What’s print got to do with it, got to do with it? The Tina Turner lyric (or something like it) comes flooding back with reports of Australia’s recent PacPrint show.
I missed it for the first time for decades this year… and by the sounds of things, I’m not the only one. Not that they didn’t attend, mind you. It’s just that the “2021-dubbed” 2022 event which has just taken place seems to have borne little resemblance to its predecessors and they missed the “original”.
Present on the news printing front was manrolandGoss – one of the last men standing of the newspaper press majors – and mailroom specialist Ferag, both of which have lives beyond a domestic news industry which has gone beyond “mature” to fractured.
Missing were Koenig & Bauer and Heidelberg, traditionally the biggest exhibitor in the Melbourne show and the one that once told us it would dominate newspaper printing. Remember the year they brought a Mercury single-width press to the show, but then struggled to find a buyer for it?
I was told to expect a show full of wideformat and labels, and if that was to understate the event, it would only be by the margin by which cut-sheet digital print has now embraced and enveloped everything. Margins of downsizing recall the way in which Heidelberg, traditionally a whole hall at industry giant DRUPA, limited its floor space by cosily building an internal wall around it.
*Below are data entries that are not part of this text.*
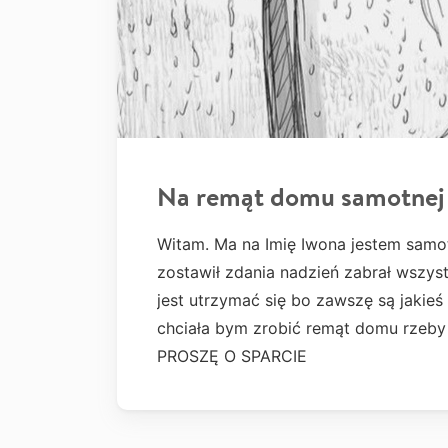
Na remąt domu samotnej
Witam. Ma na Imię Iwona jestem sam
zostawił zdania nadzień zabrał wszyst
jest utrzymać się bo zawszę są jakieś 
chciała bym zrobić remąt domu rzeby d
PROSZĘ O SPARCIE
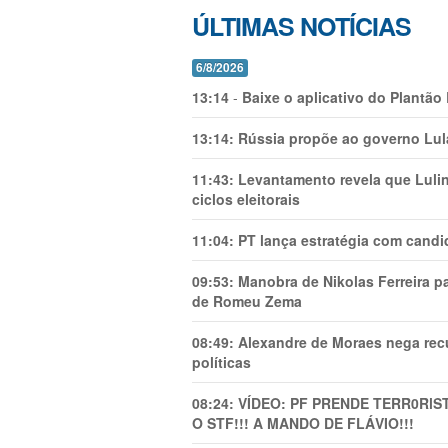
ÚLTIMAS NOTÍCIAS
6/8/2026
13:14
-
Baixe o aplicativo do Plantão
13:14:
Rússia propõe ao governo Lula
11:43:
Levantamento revela que Luli
ciclos eleitorais
11:04:
PT lança estratégia com candi
09:53:
Manobra de Nikolas Ferreira pa
de Romeu Zema
08:49:
Alexandre de Moraes nega recu
políticas
08:24:
VÍDEO: PF PRENDE TERR0RlS
O STF!!! A MANDO DE FLÁVIO!!!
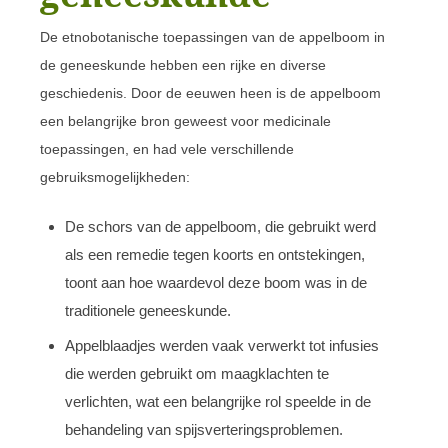
De etnobotanische toepassingen van de appelboom in
de geneeskunde hebben een rijke en diverse
geschiedenis. Door de eeuwen heen is de appelboom
een belangrijke bron geweest voor medicinale
toepassingen, en had vele verschillende
gebruiksmogelijkheden:
De schors van de appelboom, die gebruikt werd
als een remedie tegen koorts en ontstekingen,
toont aan hoe waardevol deze boom was in de
traditionele geneeskunde.
Appelblaadjes werden vaak verwerkt tot infusies
die werden gebruikt om maagklachten te
verlichten, wat een belangrijke rol speelde in de
behandeling van spijsverteringsproblemen.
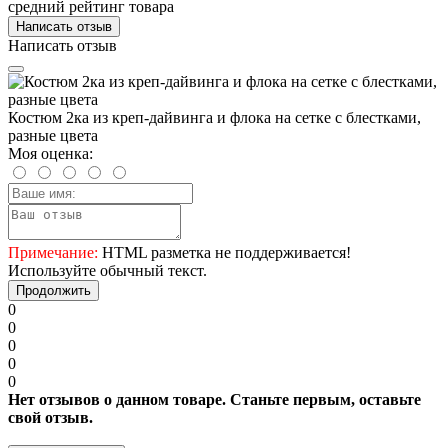
средний рейтинг товара
Написать отзыв
Написать отзыв
Костюм 2ка из креп-дайвинга и флока на сетке с блестками,
разные цвета
Моя оценка:
Примечание:
HTML разметка не поддерживается!
Используйте обычный текст.
Продолжить
0
0
0
0
0
Нет отзывов о данном товаре. Станьте первым, оставьте
свой отзыв.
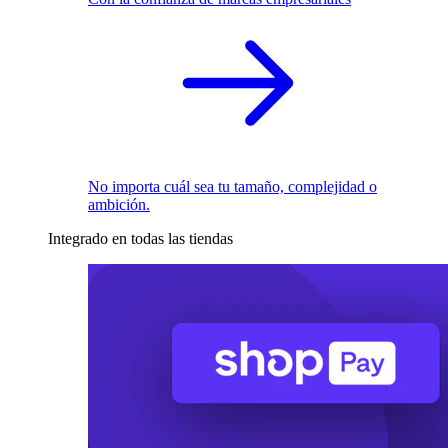
No importa cuál sea tu tamaño, complejidad o
ambición.
Integrado en todas las tiendas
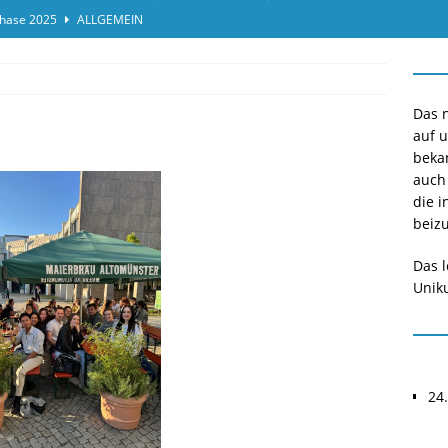
hase 2025
ALLGEMEIN
ensprotokolleinsicht des Termins 2025/II
ALLGEMEIN
or*innen gesucht O-Phase 2025
ALLGEMEIN
Das n
auf 
beka
auch
die i
beizu
Das l
Uniku
24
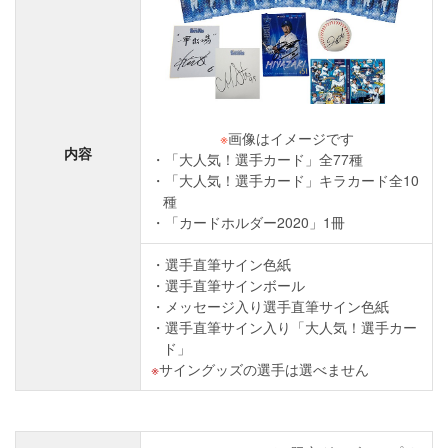
※
画像はイメージです
内容
「大人気！選手カード」全77種
「大人気！選手カード」キラカード全10
種
「カードホルダー2020」1冊
選手直筆サイン色紙
選手直筆サインボール
メッセージ入り選手直筆サイン色紙
選手直筆サイン入り「大人気！選手カー
ド」
サイングッズの選手は選べません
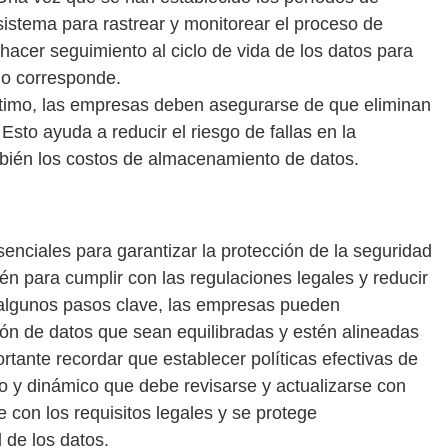
sistema para rastrear y monitorear el proceso de
hacer seguimiento al ciclo de vida de los datos para
do corresponde.
timo, las empresas deben asegurarse de que eliminan
Esto ayuda a reducir el riesgo de fallas en la
mbién los costos de almacenamiento de datos.
senciales para garantizar la protección de la seguridad
én para cumplir con las regulaciones legales y reducir
 algunos pasos clave, las empresas pueden
ión de datos que sean equilibradas y estén alineadas
tante recordar que establecer políticas efectivas de
o y dinámico que debe revisarse y actualizarse con
 con los requisitos legales y se protege
 de los datos.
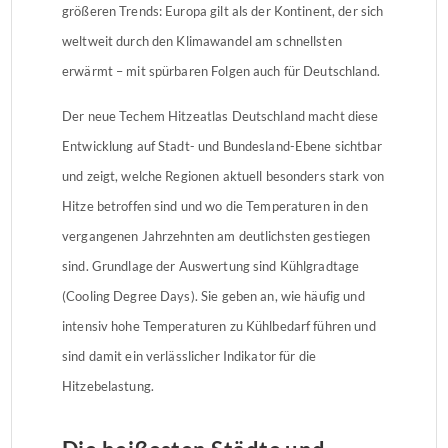
größeren Trends: Europa gilt als der Kontinent, der sich
weltweit durch den Klimawandel am schnellsten
erwärmt – mit spürbaren Folgen auch für Deutschland.
Der neue Techem Hitzeatlas Deutschland macht diese
Entwicklung auf Stadt- und Bundesland-Ebene sichtbar
und zeigt, welche Regionen aktuell besonders stark von
Hitze betroffen sind und wo die Temperaturen in den
vergangenen Jahrzehnten am deutlichsten gestiegen
sind. Grundlage der Auswertung sind Kühlgradtage
(Cooling Degree Days). Sie geben an, wie häufig und
intensiv hohe Temperaturen zu Kühlbedarf führen und
sind damit ein verlässlicher Indikator für die
Hitzebelastung.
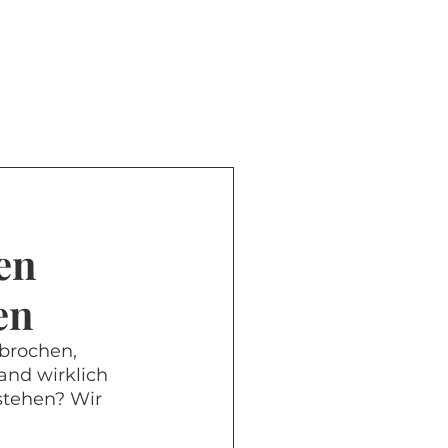
en
en
brochen, 
nd wirklich 
stehen? Wir 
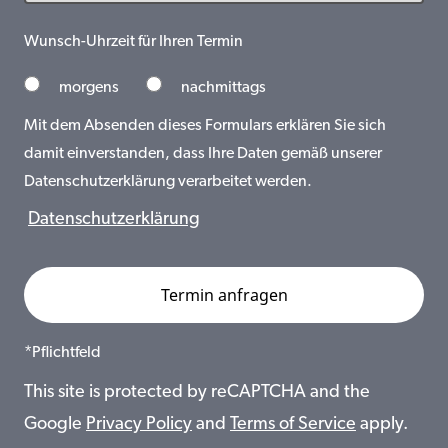
Wunsch-Uhrzeit für Ihren Termin
morgens
nachmittags
Mit dem Absenden dieses Formulars erklären Sie sich
damit einverstanden, dass Ihre Daten gemäß unserer
Datenschutzerklärung verarbeitet werden.
Datenschutzerklärung
*Pflichtfeld
This site is protected by reCAPTCHA and the
Google
Privacy Policy
and
Terms of Service
apply.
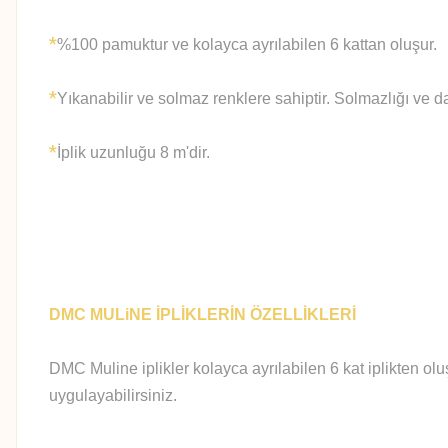
*
%100 pamuktur ve kolayca ayrılabilen 6 kattan oluşur.
*
Yıkanabilir ve solmaz renklere sahiptir. Solmazlığı ve d
*
İplik uzunluğu 8 m'dir.
DMC MULiNE İPLİKLERİN ÖZELLİKLERİ
DMC Muline iplikler kolayca ayrılabilen 6 kat iplikten olu
uygulayabilirsiniz.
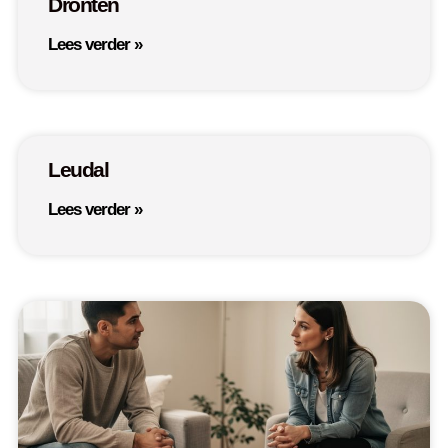
Dronten
Lees verder »
Leudal
Lees verder »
The opportunity to talk digital print was offered by Screen – which had a big inkjet web order in France to report – HP representative the Currie Group, and Kodak, which was quoting my recent Sogémedia interview on LinkedIn. With little likelihood of abandoned plans for hyperlocal or short-run newspaper printing being resumed in Australia, they had little to look forward to.
Credit to Curries – whose interests span offset, digital and print finishing, and have done across seven decades – for providing a little pizzazz (pictured) to the proceedings.